Monday’s earnings reports will feature KB Home (KBH) and Oklo (OKLO) after the closing bell. Later in the week, major names set to report include McCormick (MKC), GameStop (GME), Lululemon Athletica (LULU), Walgreens Boots Alliance (WBA), Core & Main (CNM), Smithfield Foods, Pony AI, Cintas (CTAS), Paychex (PAYX), Dollar Tree (DLTR), Chewy (CHWY), Jefferies Financial Group (JEF), and SailPoint.
As the market continues to navigate economic uncertainty, investors will be closely watching upcoming inflation data, corporate earnings, and the Fed’s evolving policy stance. With stocks consolidating within a neutral range and the Fed maintaining a cautious outlook, the next few weeks will be pivotal in determining the market’s direction.
While Monday’s rally provided a much-needed boost, long-term trends will depend on whether economic data supports the case for rate cuts and whether corporate earnings can sustain momentum amid persistent macroeconomic challenges.
Using the “SPY” symbol to analyze the S&P 500 our 10-day prediction window shows a near-term positive outlook. Prediction data is uploaded after the market closes at 6 p.m. CST. Today’s data is based on market signals from the previous trading session.

## Given data

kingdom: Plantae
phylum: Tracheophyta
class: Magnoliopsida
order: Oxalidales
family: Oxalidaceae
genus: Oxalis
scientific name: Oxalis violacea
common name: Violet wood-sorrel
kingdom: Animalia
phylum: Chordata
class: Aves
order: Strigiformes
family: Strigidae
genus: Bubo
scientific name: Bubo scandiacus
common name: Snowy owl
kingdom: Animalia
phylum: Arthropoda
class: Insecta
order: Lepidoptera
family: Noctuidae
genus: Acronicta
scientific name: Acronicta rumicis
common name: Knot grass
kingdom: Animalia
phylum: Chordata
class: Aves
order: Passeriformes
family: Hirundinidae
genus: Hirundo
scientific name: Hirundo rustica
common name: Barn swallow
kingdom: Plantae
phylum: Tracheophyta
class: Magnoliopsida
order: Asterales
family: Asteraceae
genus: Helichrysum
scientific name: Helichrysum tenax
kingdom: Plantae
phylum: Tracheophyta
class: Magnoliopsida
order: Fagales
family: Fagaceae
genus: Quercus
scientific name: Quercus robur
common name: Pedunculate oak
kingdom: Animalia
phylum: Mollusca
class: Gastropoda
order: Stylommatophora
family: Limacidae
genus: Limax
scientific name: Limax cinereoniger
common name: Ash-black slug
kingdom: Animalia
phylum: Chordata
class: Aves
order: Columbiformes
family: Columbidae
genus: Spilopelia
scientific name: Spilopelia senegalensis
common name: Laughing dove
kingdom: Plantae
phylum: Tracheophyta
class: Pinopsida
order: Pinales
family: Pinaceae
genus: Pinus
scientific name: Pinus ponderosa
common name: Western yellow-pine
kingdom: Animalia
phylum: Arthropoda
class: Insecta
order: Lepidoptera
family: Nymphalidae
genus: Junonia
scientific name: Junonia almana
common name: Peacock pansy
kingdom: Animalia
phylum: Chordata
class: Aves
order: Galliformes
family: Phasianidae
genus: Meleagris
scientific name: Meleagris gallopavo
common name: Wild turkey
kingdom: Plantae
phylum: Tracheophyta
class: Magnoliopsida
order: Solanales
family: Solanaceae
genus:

## Assignment
Restate word for word the part of the market commentary above that opens with the words containing "While Monday’s rally" and closes with "persistent macroeconomic challenges.".

## Task output
While Monday’s rally provided a much-needed boost, long-term trends will depend on whether economic data supports the case for rate cuts and whether corporate earnings can sustain momentum amid persistent macroeconomic challenges.